Work instructions:
1. Write out the portion of the article on Adrian Land that opens with the words containing "For its fourth" and closes with "students of color.".
2. For each statement, say whether the article on Adrian Land agrees with it, answering yes or no and quoting the words of the article that decide it. (a) Land spent 3 years doing postdoctoral research after his Ph.D. (b) Land worked for the U.S. Food & Drug Administration for 5 years. (c) Land's research on Streptococcus pneumoniae was done at Washington University in St. Louis.

Extracted text:
****************************************
= Adrian Land =

American microbiologist

Adrian Land is an American microbiologist, educator and a senior manager of affairs at Procter & Gamble as of 2022.

==Education and career==
Land earned his Bachelor of Science in biology at Alcorn State University, and his Doctor of Philosophy in microbiology from Indiana University Bloomington. After earning his Ph.D., Land went on to Washington University in St. Louis and spent 3 years doing postdoctoral research. It was also during this time he worked at Belhaven University teaching biology as an adjunct professor. He has also served as an advisor for the biology department of Alcorn University. Before his current position at Procter & Gamble, for 4 years Land worked as a forensic microbiologist for the U.S. Food & Drug Administration. He has been a major contributing member to Microbiology papers, specifically studying pathogens. He has notably done research on Streptococcus pneumoniae while at Indiana University Bloomington, and Staphylococcus aureus while at Washington University in St. Louis.

==Other work and accolades==
In 2011, the city of Bloomington, Indiana awarded Land, the Outstanding Black Males Leader of Tomorrow award at the cities annual Black History Month gala. This honor was for his contributions to the biology department at Indiana University Bloomington, as well as various diversity programs at the University, including the Office of Diversity Education. Land was a counselor for the biology department's Lilly Scholars program and the James Holland Summer Enrichment in Biology, the latter's goal being to bring in and provide experience to minority high school students from across the state of Indiana who are interested in science.

For its fourth annual "20 under 40" list in 2021, Indiana University's The College Magazine selected Land among the 20 alumni chosen, from across more than 70 departments and programs. The list, published in the fall issue of the college's magazine, noted Land's work in scientific journals, profile appearances in scientific magazines, including Cell Press, which named him among the most "Inspiring Black Scientists in America". Also noted in the article was his dedication to expanding access to STEM careers for students of color.
****************************************
Information given:
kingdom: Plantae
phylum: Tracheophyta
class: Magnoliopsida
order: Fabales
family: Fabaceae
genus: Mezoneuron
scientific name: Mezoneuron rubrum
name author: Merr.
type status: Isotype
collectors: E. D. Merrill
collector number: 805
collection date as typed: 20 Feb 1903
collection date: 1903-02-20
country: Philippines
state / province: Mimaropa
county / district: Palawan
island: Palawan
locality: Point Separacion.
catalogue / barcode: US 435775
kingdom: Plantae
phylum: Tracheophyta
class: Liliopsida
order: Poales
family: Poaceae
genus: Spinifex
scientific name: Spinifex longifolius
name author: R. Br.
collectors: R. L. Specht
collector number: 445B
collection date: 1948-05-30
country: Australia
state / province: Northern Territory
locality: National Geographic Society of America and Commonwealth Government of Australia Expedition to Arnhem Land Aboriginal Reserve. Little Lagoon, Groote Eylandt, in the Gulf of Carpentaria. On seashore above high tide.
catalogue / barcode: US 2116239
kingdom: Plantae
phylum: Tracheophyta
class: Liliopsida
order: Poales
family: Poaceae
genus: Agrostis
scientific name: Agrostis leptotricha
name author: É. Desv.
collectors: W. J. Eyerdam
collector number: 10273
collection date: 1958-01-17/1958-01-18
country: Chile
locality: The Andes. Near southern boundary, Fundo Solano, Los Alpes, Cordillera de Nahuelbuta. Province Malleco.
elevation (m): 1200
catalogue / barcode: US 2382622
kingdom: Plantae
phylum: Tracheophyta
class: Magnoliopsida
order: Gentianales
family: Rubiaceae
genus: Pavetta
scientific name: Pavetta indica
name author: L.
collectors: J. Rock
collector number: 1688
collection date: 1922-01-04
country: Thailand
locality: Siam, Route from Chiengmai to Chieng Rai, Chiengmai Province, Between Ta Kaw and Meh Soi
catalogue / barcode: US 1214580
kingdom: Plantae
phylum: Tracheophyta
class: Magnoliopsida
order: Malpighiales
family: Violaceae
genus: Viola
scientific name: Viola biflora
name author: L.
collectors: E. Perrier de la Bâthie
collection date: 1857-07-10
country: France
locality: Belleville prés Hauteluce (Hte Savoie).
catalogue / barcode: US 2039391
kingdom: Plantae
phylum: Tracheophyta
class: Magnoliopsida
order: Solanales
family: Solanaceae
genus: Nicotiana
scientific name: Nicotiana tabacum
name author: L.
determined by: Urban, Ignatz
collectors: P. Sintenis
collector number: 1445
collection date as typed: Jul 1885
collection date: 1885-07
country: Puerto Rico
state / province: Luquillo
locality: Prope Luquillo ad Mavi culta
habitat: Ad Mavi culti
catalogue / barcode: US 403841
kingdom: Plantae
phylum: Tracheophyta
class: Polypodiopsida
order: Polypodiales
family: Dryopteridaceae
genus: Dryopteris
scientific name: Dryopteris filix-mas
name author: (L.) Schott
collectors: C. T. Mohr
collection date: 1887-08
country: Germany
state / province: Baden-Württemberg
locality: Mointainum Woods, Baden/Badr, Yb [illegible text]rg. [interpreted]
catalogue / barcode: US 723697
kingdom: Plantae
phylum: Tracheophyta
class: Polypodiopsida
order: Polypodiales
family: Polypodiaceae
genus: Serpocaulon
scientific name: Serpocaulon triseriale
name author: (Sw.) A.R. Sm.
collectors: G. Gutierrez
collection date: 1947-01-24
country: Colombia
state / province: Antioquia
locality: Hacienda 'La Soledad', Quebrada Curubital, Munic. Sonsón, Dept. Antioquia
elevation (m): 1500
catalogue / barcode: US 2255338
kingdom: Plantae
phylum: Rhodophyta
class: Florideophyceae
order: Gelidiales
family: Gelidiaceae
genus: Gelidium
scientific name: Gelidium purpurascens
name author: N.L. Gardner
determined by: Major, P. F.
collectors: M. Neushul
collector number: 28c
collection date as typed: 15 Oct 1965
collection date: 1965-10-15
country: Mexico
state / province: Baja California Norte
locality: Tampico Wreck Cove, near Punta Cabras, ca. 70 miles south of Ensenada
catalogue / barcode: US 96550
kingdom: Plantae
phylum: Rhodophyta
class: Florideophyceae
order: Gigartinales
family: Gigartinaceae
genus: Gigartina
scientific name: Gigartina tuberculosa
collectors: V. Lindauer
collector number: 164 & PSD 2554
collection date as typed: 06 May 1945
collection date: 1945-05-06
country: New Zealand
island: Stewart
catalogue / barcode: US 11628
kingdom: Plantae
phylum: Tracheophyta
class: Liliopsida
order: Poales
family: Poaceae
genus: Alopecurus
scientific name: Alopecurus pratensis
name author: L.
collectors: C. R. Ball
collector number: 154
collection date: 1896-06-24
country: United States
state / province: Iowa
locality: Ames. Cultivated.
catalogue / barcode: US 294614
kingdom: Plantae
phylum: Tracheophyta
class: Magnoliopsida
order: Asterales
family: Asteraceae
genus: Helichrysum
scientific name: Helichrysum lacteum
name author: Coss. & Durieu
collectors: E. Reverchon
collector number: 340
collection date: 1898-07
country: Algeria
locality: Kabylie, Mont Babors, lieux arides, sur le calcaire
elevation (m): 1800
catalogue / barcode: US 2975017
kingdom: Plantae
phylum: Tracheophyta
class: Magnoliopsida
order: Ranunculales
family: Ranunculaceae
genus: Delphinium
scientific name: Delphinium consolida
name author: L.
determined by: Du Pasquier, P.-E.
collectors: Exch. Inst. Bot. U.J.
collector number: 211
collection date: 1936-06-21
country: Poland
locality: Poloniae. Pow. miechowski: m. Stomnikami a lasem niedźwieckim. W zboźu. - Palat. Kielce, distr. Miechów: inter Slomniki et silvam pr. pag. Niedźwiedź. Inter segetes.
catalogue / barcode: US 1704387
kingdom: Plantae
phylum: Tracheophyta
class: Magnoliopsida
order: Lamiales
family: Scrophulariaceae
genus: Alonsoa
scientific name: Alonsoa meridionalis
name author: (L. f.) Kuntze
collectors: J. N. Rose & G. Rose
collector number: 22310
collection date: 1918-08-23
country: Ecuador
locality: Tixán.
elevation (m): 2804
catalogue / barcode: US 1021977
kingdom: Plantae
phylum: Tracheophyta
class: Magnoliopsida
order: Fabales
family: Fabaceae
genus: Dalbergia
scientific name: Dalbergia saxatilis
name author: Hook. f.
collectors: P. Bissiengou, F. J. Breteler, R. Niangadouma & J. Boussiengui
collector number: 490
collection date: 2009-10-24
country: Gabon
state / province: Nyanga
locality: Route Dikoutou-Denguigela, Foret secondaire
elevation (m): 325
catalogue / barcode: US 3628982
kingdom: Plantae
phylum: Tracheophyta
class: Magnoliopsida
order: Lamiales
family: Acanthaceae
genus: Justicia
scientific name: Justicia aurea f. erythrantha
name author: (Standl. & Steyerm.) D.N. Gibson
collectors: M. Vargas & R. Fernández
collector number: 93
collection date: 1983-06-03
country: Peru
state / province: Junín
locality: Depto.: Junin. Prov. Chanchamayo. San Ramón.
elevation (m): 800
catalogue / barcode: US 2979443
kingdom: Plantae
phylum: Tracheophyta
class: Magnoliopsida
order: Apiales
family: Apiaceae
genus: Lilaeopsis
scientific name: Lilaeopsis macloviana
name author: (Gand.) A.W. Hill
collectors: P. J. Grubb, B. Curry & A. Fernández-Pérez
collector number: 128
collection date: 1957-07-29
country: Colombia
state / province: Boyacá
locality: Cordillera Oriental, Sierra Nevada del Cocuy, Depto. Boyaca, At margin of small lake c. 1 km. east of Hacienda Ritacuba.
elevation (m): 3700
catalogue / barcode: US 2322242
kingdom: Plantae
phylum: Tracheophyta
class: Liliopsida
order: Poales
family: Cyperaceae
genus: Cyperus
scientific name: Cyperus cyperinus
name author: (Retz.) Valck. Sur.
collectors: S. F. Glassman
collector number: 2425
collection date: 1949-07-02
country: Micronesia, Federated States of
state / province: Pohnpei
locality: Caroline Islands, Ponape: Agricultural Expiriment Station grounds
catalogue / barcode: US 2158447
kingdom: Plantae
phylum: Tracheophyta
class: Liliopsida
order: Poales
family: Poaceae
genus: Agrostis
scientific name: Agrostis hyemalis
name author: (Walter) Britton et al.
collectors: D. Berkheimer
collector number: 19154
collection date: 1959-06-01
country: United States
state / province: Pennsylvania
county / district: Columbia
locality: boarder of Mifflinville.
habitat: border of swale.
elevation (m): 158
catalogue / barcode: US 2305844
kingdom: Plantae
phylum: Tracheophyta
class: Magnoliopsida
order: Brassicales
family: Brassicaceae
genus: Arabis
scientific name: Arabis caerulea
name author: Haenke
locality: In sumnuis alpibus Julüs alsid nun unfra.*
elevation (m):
****************************************
Solutions:
1.
For its fourth annual "20 under 40" list in 2021, Indiana University's The College Magazine selected Land among the 20 alumni chosen, from across more than 70 departments and programs. The list, published in the fall issue of the college's magazine, noted Land's work in scientific journals, profile appearances in scientific magazines, including Cell Press, which named him among the most "Inspiring Black Scientists in America". Also noted in the article was his dedication to expanding access to STEM careers for students of color.

2.
(a) Yes: "After earning his Ph.D., Land went on to Washington University in St. Louis and spent 3 years doing postdoctoral research."
(b) No: "for 4 years Land worked as a forensic microbiologist for the U.S. Food & Drug Administration."
(c) No: "He has notably done research on Streptococcus pneumoniae while at Indiana University Bloomington"